The school converted to academy status on 1 September 2014 and forms part of a multi-academy trust with Levenshulme High School.

== Range Radio & Media ==
The school was shortlisted for the 2013 Education Innovation awards for their pioneering use of media. This includes Range television, showcasing the best work from the school on YouTube.

The school has its own radio station, Range Radio, and was one of the first High Schools in the country to be allocated its own frequency by Ofcom, allowing listeners to tune into the broadcasts using their own standard radios. The station is now based online, offering content on demand for both students and the general public.

Range Radio was opened by a former student of the school, Estelle Morris, at that time the Minister of State for Schools, on 6 July 1999, and is housed in a custom-built studio in one of the quadrangles. This allows staff, students and visitors to see into the studio from its surrounding glass corridors. The studio is equipped with industry-standard equipment.
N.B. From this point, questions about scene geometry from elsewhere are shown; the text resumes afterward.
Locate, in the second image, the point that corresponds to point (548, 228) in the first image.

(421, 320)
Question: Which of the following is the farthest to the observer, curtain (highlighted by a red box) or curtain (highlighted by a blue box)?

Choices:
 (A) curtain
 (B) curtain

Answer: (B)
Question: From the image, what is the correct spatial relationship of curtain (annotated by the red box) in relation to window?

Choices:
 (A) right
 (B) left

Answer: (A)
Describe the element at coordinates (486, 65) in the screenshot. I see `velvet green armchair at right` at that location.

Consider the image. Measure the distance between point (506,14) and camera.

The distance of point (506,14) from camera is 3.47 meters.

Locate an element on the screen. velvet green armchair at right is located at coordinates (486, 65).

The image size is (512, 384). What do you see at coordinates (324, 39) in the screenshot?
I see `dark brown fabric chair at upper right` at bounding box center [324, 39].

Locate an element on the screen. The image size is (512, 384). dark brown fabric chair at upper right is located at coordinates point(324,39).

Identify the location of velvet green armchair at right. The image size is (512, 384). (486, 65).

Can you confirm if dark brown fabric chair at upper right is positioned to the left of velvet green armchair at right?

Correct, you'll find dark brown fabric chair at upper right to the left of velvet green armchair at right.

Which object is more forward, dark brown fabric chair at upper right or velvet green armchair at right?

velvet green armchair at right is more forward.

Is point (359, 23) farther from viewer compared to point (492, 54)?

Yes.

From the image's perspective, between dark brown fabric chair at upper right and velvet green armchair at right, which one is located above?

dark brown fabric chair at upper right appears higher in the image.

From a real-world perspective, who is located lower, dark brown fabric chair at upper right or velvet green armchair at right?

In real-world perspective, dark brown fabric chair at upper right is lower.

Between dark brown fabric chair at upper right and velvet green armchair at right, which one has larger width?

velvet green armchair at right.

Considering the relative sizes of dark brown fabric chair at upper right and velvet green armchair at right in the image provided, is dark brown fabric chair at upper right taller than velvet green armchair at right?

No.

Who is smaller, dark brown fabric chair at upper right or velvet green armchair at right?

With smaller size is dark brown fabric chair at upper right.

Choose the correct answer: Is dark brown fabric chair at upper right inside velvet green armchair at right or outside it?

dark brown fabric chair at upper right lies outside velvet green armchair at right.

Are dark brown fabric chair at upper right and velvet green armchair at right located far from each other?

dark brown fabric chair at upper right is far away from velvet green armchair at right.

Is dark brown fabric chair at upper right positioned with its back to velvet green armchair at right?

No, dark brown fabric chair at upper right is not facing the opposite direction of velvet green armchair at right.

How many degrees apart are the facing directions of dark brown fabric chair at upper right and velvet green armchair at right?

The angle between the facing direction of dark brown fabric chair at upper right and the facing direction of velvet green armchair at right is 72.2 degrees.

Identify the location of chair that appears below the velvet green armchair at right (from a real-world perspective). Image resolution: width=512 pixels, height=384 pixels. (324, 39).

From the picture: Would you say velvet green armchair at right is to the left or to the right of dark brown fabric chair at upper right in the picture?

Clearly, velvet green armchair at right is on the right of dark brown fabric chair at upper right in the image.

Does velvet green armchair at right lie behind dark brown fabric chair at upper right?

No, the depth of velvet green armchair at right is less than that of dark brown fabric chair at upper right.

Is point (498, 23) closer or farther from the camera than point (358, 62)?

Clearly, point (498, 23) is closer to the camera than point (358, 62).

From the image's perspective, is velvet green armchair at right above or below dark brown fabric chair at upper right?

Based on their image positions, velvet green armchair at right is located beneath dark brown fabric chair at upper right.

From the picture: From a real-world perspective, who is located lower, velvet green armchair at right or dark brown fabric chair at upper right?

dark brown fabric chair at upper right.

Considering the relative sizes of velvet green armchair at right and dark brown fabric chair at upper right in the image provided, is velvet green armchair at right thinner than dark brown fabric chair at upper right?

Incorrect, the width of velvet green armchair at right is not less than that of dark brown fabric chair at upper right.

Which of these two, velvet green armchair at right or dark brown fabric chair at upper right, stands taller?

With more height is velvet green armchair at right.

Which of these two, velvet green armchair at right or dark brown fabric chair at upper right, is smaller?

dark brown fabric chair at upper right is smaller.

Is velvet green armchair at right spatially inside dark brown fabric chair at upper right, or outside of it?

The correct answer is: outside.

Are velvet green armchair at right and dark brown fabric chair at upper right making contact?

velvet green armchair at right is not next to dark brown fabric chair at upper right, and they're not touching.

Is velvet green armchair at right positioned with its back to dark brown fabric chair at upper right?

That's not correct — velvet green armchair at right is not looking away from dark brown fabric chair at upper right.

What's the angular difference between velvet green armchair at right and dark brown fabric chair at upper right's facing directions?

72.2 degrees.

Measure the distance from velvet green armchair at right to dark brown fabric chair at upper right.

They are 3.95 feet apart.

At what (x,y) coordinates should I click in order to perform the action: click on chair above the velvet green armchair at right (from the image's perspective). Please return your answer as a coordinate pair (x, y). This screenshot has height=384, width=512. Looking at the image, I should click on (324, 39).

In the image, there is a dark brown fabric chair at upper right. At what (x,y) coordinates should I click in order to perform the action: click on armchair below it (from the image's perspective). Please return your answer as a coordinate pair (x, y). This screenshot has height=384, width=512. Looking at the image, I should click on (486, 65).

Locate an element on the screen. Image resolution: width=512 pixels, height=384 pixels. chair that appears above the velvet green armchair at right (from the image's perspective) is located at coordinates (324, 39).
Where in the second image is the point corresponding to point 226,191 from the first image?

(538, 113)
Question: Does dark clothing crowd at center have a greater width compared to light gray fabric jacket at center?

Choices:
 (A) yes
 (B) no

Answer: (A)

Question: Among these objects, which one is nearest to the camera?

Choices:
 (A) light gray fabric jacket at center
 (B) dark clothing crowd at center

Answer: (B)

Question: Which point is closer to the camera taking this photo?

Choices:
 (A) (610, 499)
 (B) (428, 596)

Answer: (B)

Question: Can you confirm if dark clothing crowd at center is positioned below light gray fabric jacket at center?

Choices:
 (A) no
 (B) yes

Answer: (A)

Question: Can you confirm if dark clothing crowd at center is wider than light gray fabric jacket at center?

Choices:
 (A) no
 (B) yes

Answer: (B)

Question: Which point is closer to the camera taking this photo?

==Notable alumni and staff==

===Alumni===
Notable former students include:

- Afshan Azad - Actress, known for playing Padma Patil in the Harry Potter franchise
- Salma and Zahra Halane — Twin sisters who joined the Islamic State of Iraq and the Levant at age 16
- Christine McCafferty - Former MP for Calder Valley
- Estelle Morris Baroness Morris of Yardley, former Secretary of State for Education
- Dame Robina Shah, a Deputy Lieutenant and High Sheriff of Greater Manchester

===Staff===
Jean Else served as headteacher at Whalley Range in 1994 when the school had the worst truancy rate in England and Wales. During her headship, truancy dropped to below the national average, pupil numbers were almost doubled, and GCSE results improved from 16% to 34% of pupils getting the top grades. School inspectors called it "a very good school with many strengths and few weaknesses ... exceptionally well led and very efficiently managed and administered".

In November 2004, Else and several other senior staff members were suspended from duty, pending an investigation by Manchester City Council after allegations were made by the Audit Commission following their own two-year investigation.

Else pursued a lengthy battle to return to the school but was finally dismissed in August 2006, along with her sister, Maureen Rochford, Assistant Head, and Stewart Scott, Director of Governance, following allegations of nepotism and questionable management.